Потом Тим выложил свежие новости и слухи, по нему и не сказать бы, что он держит в голове такой ворох информации из самых разных областей жизни. Демчо тем временем размышлял: если выбрать забвение, на самом-то деле ничего не исчезнет, просто он снова не будет об этом знать. То, чем занимается дед, – предательство? Но ведь он не порох сюда таскает, а кое-что из снеди, бинты, литературу – гуманитарный груз, как выражаются иноземцы. Плюс шампуни, кое-какой крепежный материал, который без токарно-фрезерного станка не изготовишь, тоже ничего страшного. Оттого, что кесу все это получат, никто не помрет. И к тому же после того, как зимой обошлись с мамой, Демчо никому ничего не должен, поэтому вопрос о предательстве отпадает.
– Ты выбрал одно из двух?
– Да, наргиянси. Я лучше дам клятву. Деда, не волнуйся, вдвоем веселее будет рюкзаки носить.
– Подумай… – сокрушенно попросил Тим.
– Я уже подумал.
– Хорошо выбрал. Повторяй за мной слова…
– Ох, Демчо, Демчо, что же ты натворил, шальная башка, – выговаривал потом дед, глядя печально и опустошенно. – Влип, как муха в клей!
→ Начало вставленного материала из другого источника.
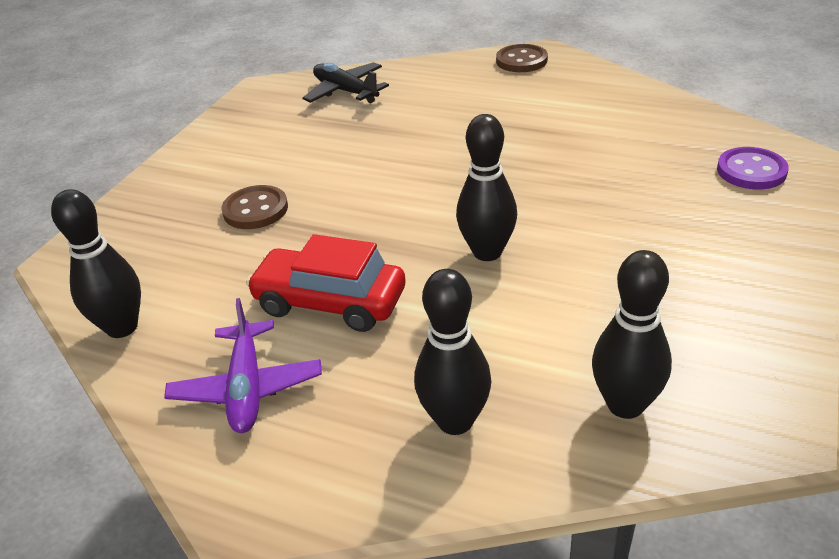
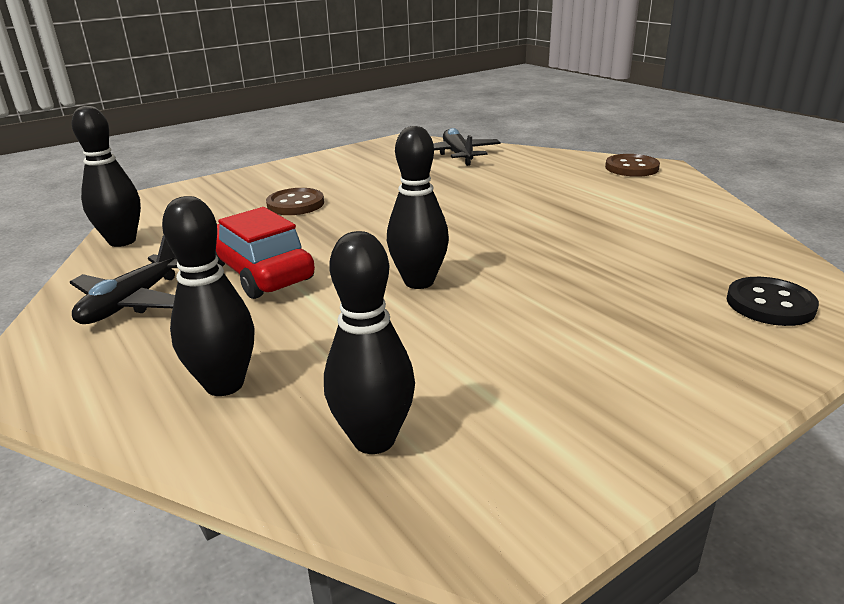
camera: 30 degrees right, 10 degrees down
purple plane [164,298,322,433] -> black plane [70,235,178,324]
purple button [717,147,789,189] -> black button [727,277,819,326]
Я-то хотел уберечь тебя от этого, а ты сам полез… И я старый дурень, знал ведь, что у тебя шило в заднице, да недооценивал его размеры. Что же делать-то будем, а?
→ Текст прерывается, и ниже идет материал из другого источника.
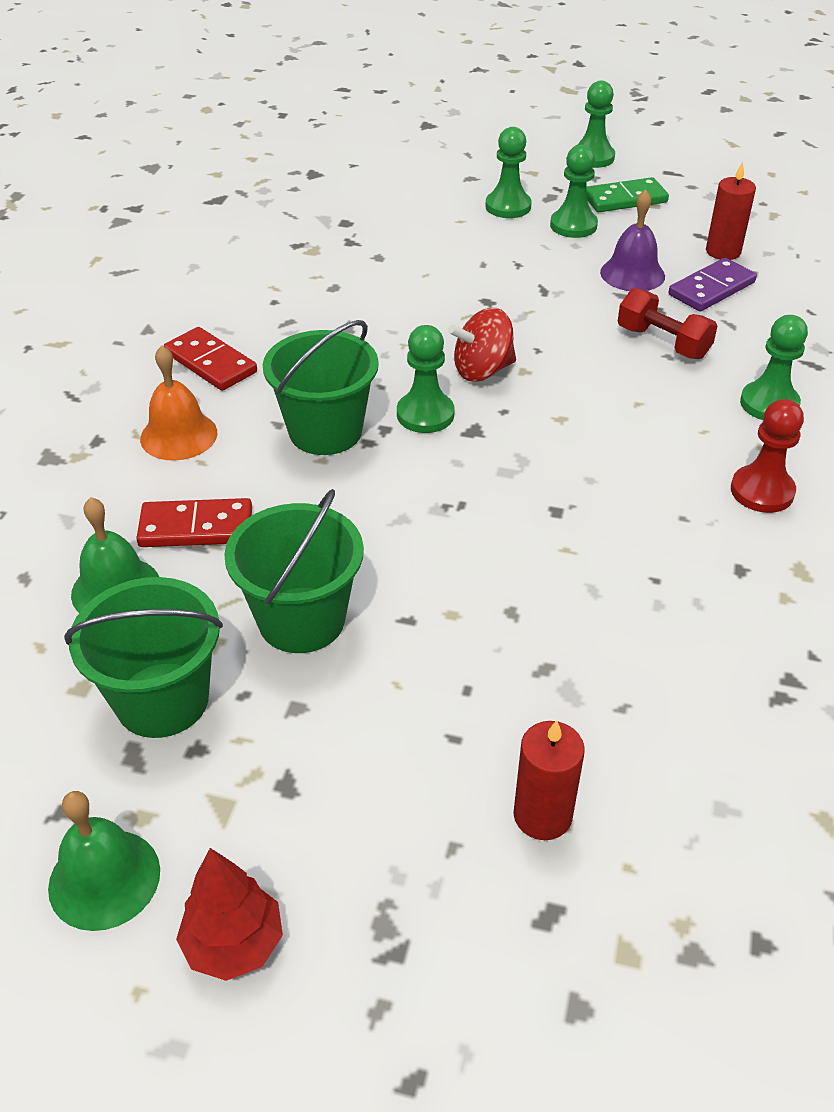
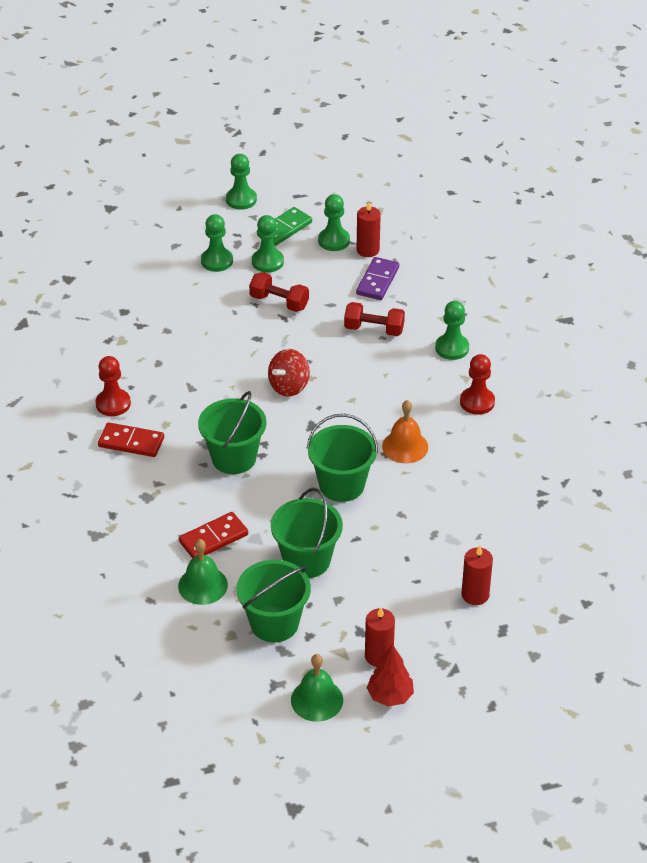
camera: 30 degrees left, 0 degrees up
orange bell [140,345,217,461] -> orange bell moved to [382,400,428,463]
green pawn [397,325,455,433] -> green pawn moved to [318,194,350,251]
purple bell [600,189,665,291] -> none
none -> red pawn [96,356,131,416]
none -> red dumbbell [249,272,309,312]
none -> green bucket [307,414,378,502]
none -> red candle [365,607,395,667]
– Будет у нас семейное торговое предприятие, как у Никесов, которые везде своих магазинов понатыкали.
– Тьфу на тебя, – вздохнул Тим. – Придется теперь обучать тебя всем премудростям, чтоб не попался, хотя видит Бог, не хотел я тебя этому учить!
Он показал Демчо, где припрятаны тележки для транспортировки товара по пустынным дорогам и тропкам Танары, смастерил толстые защитные перчатки и наколенники, чтобы не оставалось ссадин после путешествия ползком по трубам, рассказал обо всяких поведенческих уловках, помогающих отводить подозрения.
Окончив в прошлом году школу, Демчо купил курьерский патент и начал работать частным доставщиком. С точки зрения соседей, это позволяло ему добывать немного карманных денег, но по большей части валандаться без дела и сидеть на шее у матери: хорош помощничек вырос, ничего не скажешь! Еще и повадился за Помойным Тимом по свалкам таскаться… Его осуждали, Барбару жалели. Ага, спасибо, раньше надо было пожалеть, зимой. Уж лучше быть подневольным контрабандистом на службе у Серой Дамы, чем таким же, как эти. Зимой они, глядя на маму с ее животом, корчили постные рожи и неодобрительно качали головами, а сейчас, что ни вечер, хлещут пиво и предаются незамысловатому добрососедскому блядству или такому же незамысловатому мордобою, когда поднакопятся взаимные обиды на почве разрешенных летней моралью перекрестных адюльтеров. Тошно.